Managing agriculture and food insecurity risks is critical to ensuring inclusive growth and greater resilience for Africa’s economic development and transformation. The objective of the Agriculture and Food Insecurity Risk Management (AFIRM) project in AUDA-NEPAD is to empower producers, especially smallholder farmers (SHFs), to better manage agricultural and food insecurity risks. This objectiveis well-aligned to the overarching goals of the Malabo Declaration on Accelerated Agricultural Growth and Transformation for Shared Prosperity and Improved Livelihoods,adopted by African Heads of State and Government at the 23rdAfrican Union (AU) Summit in 2014.
A long term-structural shift in approach from crisis management to effective risk management, as anticipated under AFIRM, will contribute to reducing food insecurity and building foundations for rural transformation in Africa. AFIRM focuses on investments in strategic rural physical infrastructure as well as capacity building to reduce risk exposure through resilience building and adaptation of smallholder farmers’ livelihoods. It fosters risk transfer, mitigation and sharing through various tools including (but not limited to) insurance mechanisms, contract farming, productive safety nets and access to finance. AFIRM also enhances risk coping using available and complementary assets as well as behavioural change.
Risks which are prevalent in agricultural value chains, including at farm level, are hampering efforts to boost output and productivity in the sector. As illustrated in Table 1, there are natural risks e.g. weather risks as well as crop/livestock pests and diseases. Also prevalent are market and policy risks.
Infrastructure constraints are often known and can therefore not be described as risks but they tend to accentuate the negative effects of risks, leading to high economic losses.
A challenge for policymakers is how to respond to agricultural and food insecurity risks in a way which is appropriate, sustainable and entails minimum trade-offs in terms of other development goals, including those captured in the Malabo Commitments. The AFIRM project adopts a holistic approach, which simultaneously enhances resilience among producers, cushions consumers against supply shocks and sustains an incentive framework which can catalyse enduring transformation of the agriculture sector and food systems.
Recommendations for anchoring Agriculture and Food Insecurity Risk Management in National Development Plans
The holistic approach in promoting AFIRM, is illustrated in Figure 1. Smallholder farmers will benefit from mutually-reinforcing interventions, rather than actions aimed at mitigating specific risks in isolation. For instance, the technology solutions (e.g. climate smart agriculture) can sustain output growth in the face of climate variability, only if storage facilities are made available and structured trading mechanisms are set-up. Hence, gains made by smallholder farmers can be further optimised if there are complementary investments in physical and institutional infrastructure which improve output markets accessible to them. The design of the AFIRM programme and its fundamental implementation strategy are consistent with this holistic approach, stressing synergies between the different AFIRM components which are promoted in line with national priorities.

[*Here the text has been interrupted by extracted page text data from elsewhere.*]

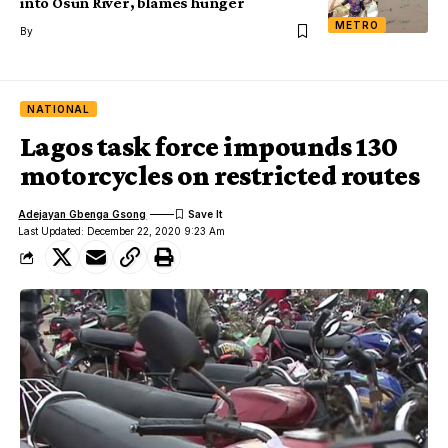
into Osun River, blames hunger
METRO
By
NATIONAL
Lagos task force impounds 130
motorcycles on restricted routes
Adejayan Gbenga Gsong
Last Updated: December 22, 2020 9:23 Am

Strategic infrastructure investment under AFIRM in synergy with actions to promote a combination of risk management tools and policy instruments can directly contribute to achieving the following Malabo Commitments:
- Commitment 6: Strengthening resilience of rural communities by ensuring food availability through increased output and better storage (postharvest handling);
- Commitment 3:By complementing the above with productive safety nets for vulnerable populations and strengthening early warning systems, contributing to ending hunger in Africa by 2025;
- Commitment 5:Boosting intra-African trade in agricultural commodities and services;
- Commitment 4:Halving poverty through inclusive agricultural growth and transformation as household incomes increase, resulting from AFIRM interventions;
- Commitment 2:Driving sustainable increase in the supply of inclusive finance in agricultural value chains by promoting tools which reduce lending risks.

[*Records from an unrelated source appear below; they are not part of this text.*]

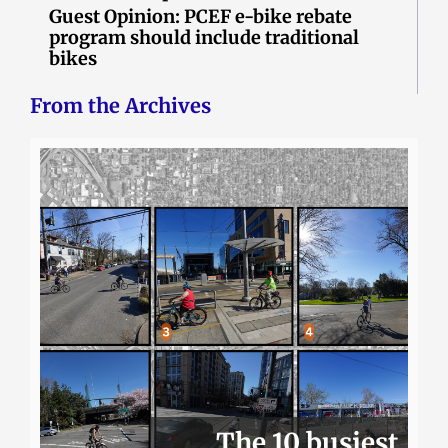
Guest Opinion: PCEF e-bike rebate
program should include traditional
bikes
From the Archives
The 10 busiest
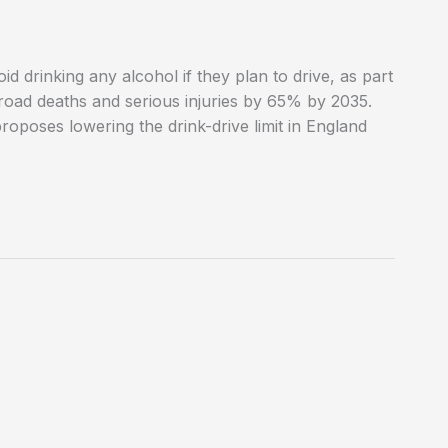
 drinking any alcohol if they plan to drive, as part
 road deaths and serious injuries by 65% by 2035.
proposes lowering the drink-drive limit in England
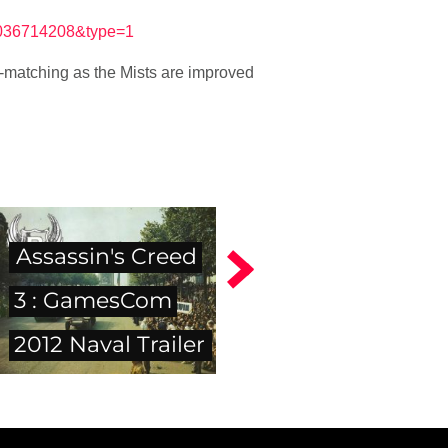
4036714208&type=1
re-matching as the Mists are improved
Assassin's Creed
3 : GamesCom
2012 Naval Trailer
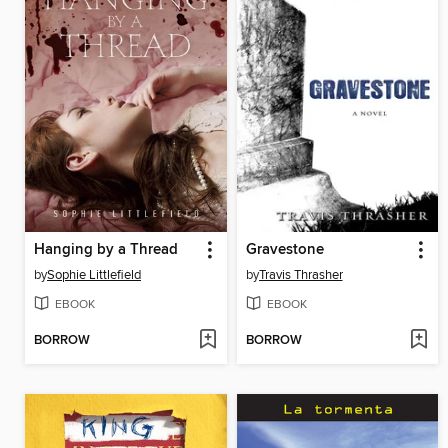
Hanging by a Thread
Gravestone
by
Sophie Littlefield
by
Travis Thrasher
EBOOK
EBOOK
BORROW
BORROW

Technical and advisory support is brought to Governments in designing risk management policies and strategies, and more crucially, in translating such policies into specific action plans to strengthen and/or broaden identified AFIRM interventions. Policy focus needs to shift from short-term actions to address the effects of risks through long term holistic AFIRM programs. Such programs incorporate, among others, a bottom-up approach in their design and implementation, ensuring the involvement of local government structures and farmers’ organisations. Gender mainstreaming needs to be stressed in order to avoid the unintended marginalisation of women, as risk reduction and consequent increased access to resources catalyses commercialisation of agricultural value chains. Supply of both public and private AFIRM interventions should be promoted, complemented in both cases by enabling policy and regulatory actions initiated by Governments.